As the new truck market softens heading into 2020, Clarke said Navistar is well positioned to gain additional share. Dealer inventories stand at 85 days, which is the “lower end” of the inventory range, Clarke said.
“With the (production) adjustments we’ve made, we see a stable environment through Q1 of 2020,” Clarke said.
“We think our position for next year will continue to improve even as industry volumes continue to decline,” Walter Borst, Navistar chief financial officer, said on the analyst call. “On a per-unit basis, we would look to continue growing profitability.”
Navistar’s partnership with Love’s Travel Stops and Country Stores and its Speedco service centers in August activated the commercial vehicle industry’s largest service network in North America with more than 1,000 outlets.
The company also opened a parts distribution center near Memphis, TN, to meet the growing demand for parts and faster maintenance turnaround times. A retail inventory management system resulted in 50% fewer emergency parts orders.
Navistar forecasts the industry will deliver an estimated 295,000 to 315,000 Class 8 trucks in the United States and Canada this year. It pegs 2020 deliveries between 210,000 and 240,000 units.
“We’ve been preparing for this (downturn),” Clarke said. “We think 2020 will be a good year for Navistar.”
Third quarter 2019 adjusted earnings before interest, taxes, depreciation and amortization (EBITDA) was $266 million, compared to $218 million in the fiscal third quarter of 2018.
Adjusted net income grew 55% to $147 million, compared to $95 million in the same period last year.
Navistar ended the quarter with $1.16 billion in consolidated cash, cash equivalents and marketable securities.

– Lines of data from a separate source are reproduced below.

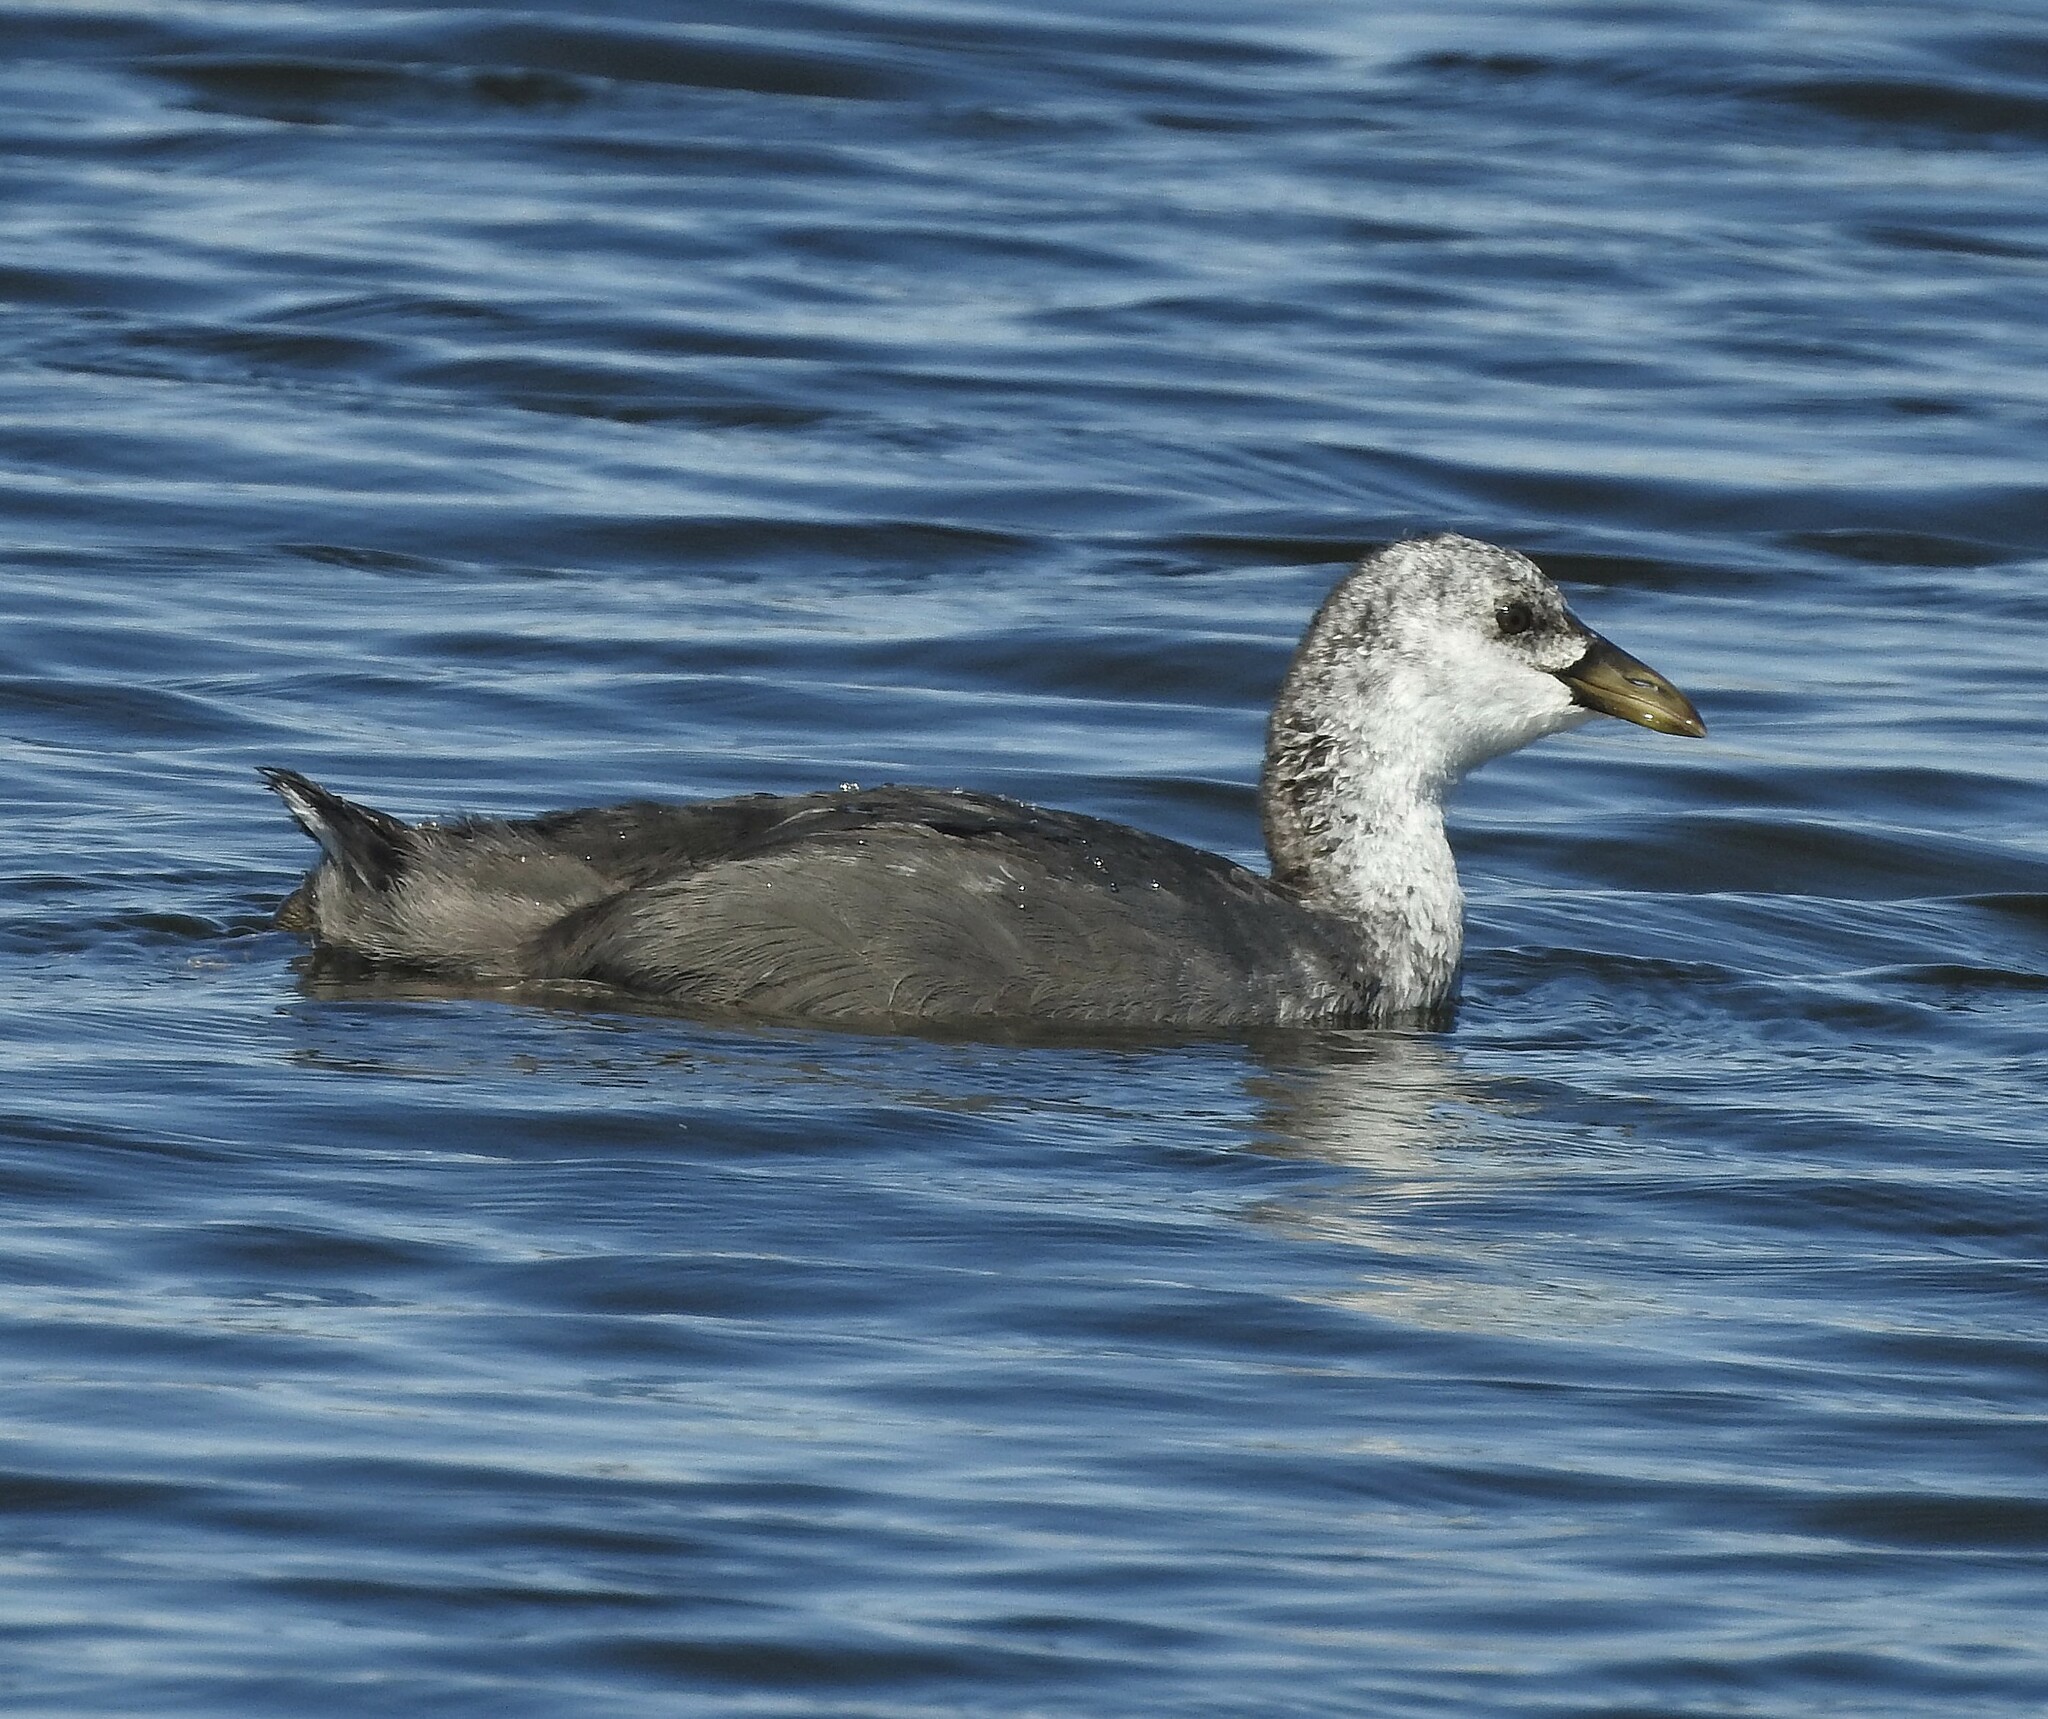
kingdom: Animalia
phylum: Chordata
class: Aves
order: Gruiformes
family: Rallidae
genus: Fulica
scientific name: Fulica armillata
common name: Red-gartered coot
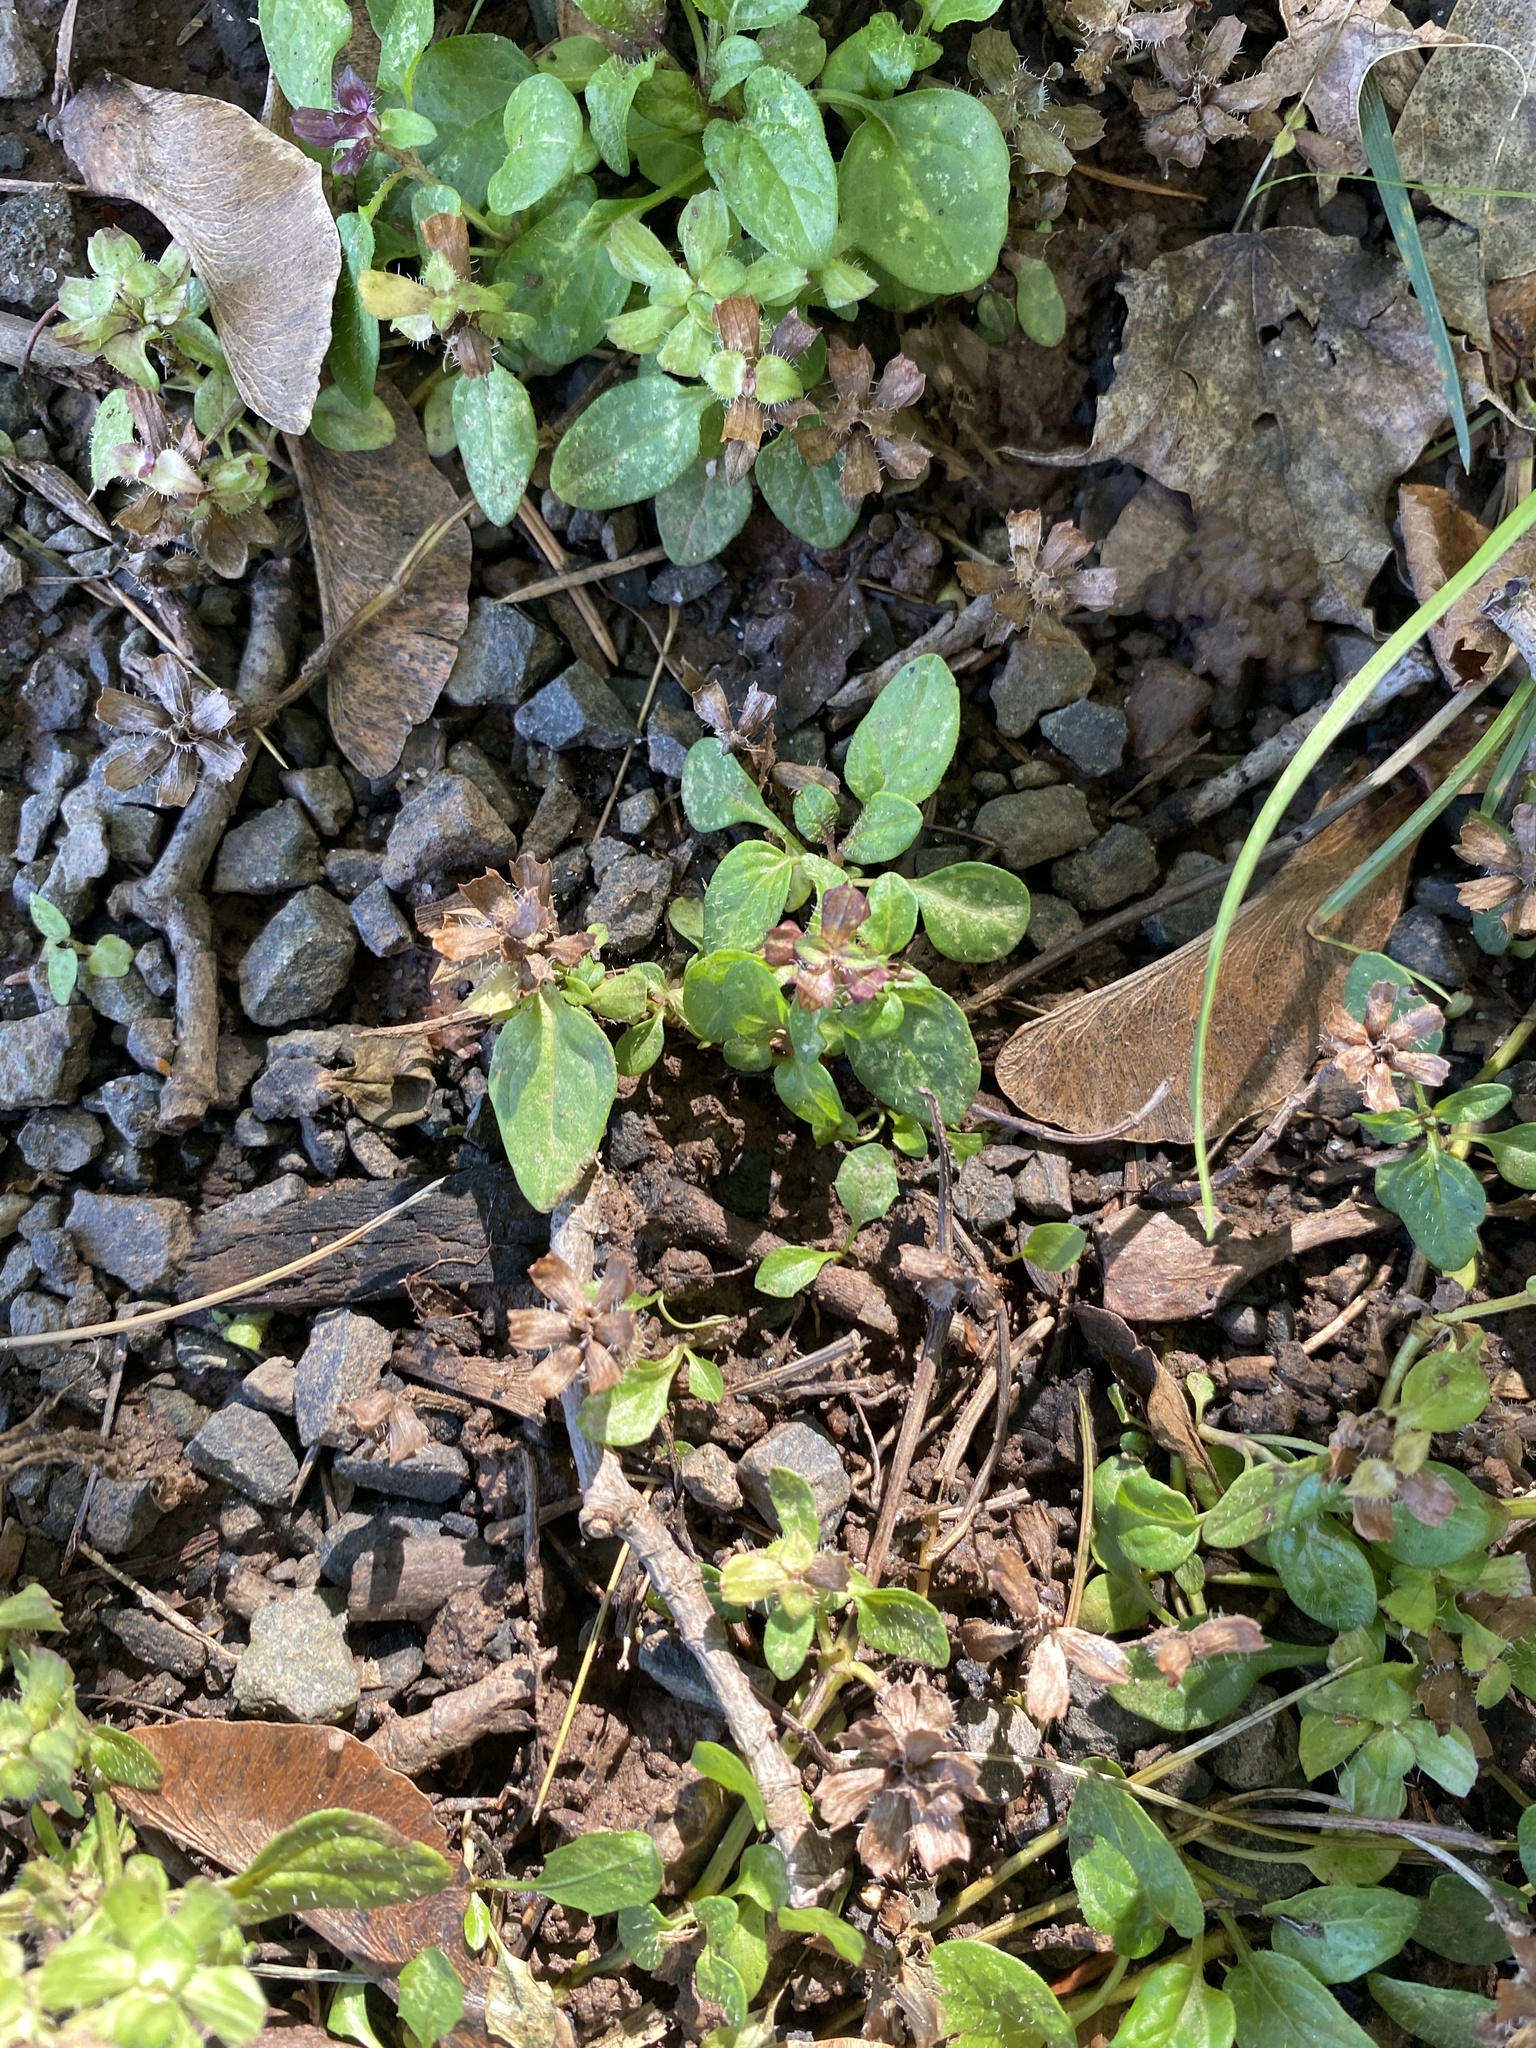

The company announced during the quarter it would invest $125 million in new and expanded manufacturing facilities at its Huntsville, AL, plant to produce next-generation big-bore powertrains developed with its global alliance partner Traton.
Navistar reaffirmed guidance for 2019 full-year revenues of between $11.25 billion and $11.75 billion. The company expects adjusted EBITDA to be near the midpoint of $875 million to $925 million.
“We are on course for a strong end to 2019, and we’re not standing still,” Clarke said. “The company is recapturing market share and is growing revenue, EBITDA and cash flow. We remain focused on setting ourselves up for long-term success.”